## Questions to answer
(A) Please copy, word for word, the part of the text on Hussain Al Hammadi that opens with the words containing "- Alma mater: Embry-Riddle" and closes with "22 May 2022.".
(B) Answer these from the text on Hussain Al Hammadi:
(i) On what date did he assume office as UAE ambassador to China?
(ii) Who succeeded him as minister of education?
(iii) In what year did he graduate, and with what degree?

## Supplied text
▶

UAE Ambassador to China
- Incumbent
- Assumed office 1 March 2023
- President: Mohammed bin Zayed Al Nahyan
- Preceded by: Ali Obaid AI Dhaheri

Minister of Education
- In office 20 October 2017 – 22 May 2022
- President: Khalifa bin Zayed Al Nahyan Mohammed bin Zayed Al Nahyan
- Prime Minister: Mohammed bin Rashid Al Makhtoum
- Preceded by: Humaid Al Qattami
- Succeeded by: Ahmad Belhoul Al Falasi

Personal details
- Born: 1966 (age 59–60)
- Alma mater: Embry-Riddle Aeronautical University

= Hussain Al Hammadi =

Emirati politician and diplomat (born 1966)

Hussain bin Ibrahim Al Hammadi (Arabic: حسين بن إبراهيم الحمادي; born 1966) is an Emirati politician and diplomat who is serves as the UAE ambassador to China since 1 March 2023, and served as the minister of education of the UAE between 4 July 2014 and 22 May 2022.

== Education ==
In 1989, he graduated with a Bachelor's in Aeronautical Engineering from Embry-Riddle Aeronautical University.

◀

## Dataset excerpts
▶

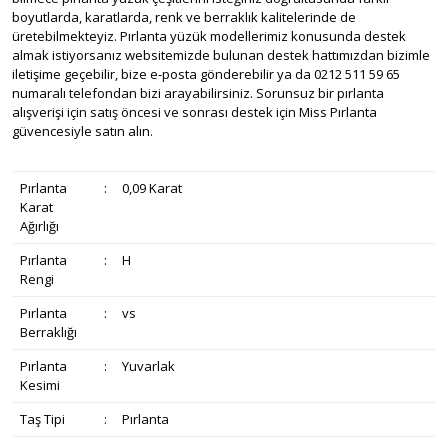
boyutlarda, karatlarda, renk ve berraklık kalitelerinde de
üretebilmekteyiz. Pırlanta yüzük modellerimiz konusunda destek
almak istiyorsanız websitemizde bulunan destek hattımızdan bizimle
iletişime geçebilir, bize e-posta gönderebilir ya da 0212 511 59 65
numaralı telefondan bizi arayabilirsiniz. Sorunsuz bir pırlanta
alışverişi için satış öncesi ve sonrası destek için Miss Pırlanta
güvencesiyle satın alın.
Pırlanta
:
0,09 Karat
Karat
Ağırlığı
Pırlanta
:
H
Rengi
Pırlanta
:
vs
Berraklığı
Pırlanta
:
Yuvarlak
Kesimi
Taş Tipi
:
Pırlanta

◀

## Solutions by task
(A)
- Alma mater: Embry-Riddle Aeronautical University

= Hussain Al Hammadi =

Emirati politician and diplomat (born 1966)

Hussain bin Ibrahim Al Hammadi (Arabic: حسين بن إبراهيم الحمادي; born 1966) is an Emirati politician and diplomat who is serves as the UAE ambassador to China since 1 March 2023, and served as the minister of education of the UAE between 4 July 2014 and 22 May 2022.

(B)
(i) 1 March 2023
(ii) Ahmad Belhoul Al Falasi
(iii) 1989, with a Bachelor's in Aeronautical Engineering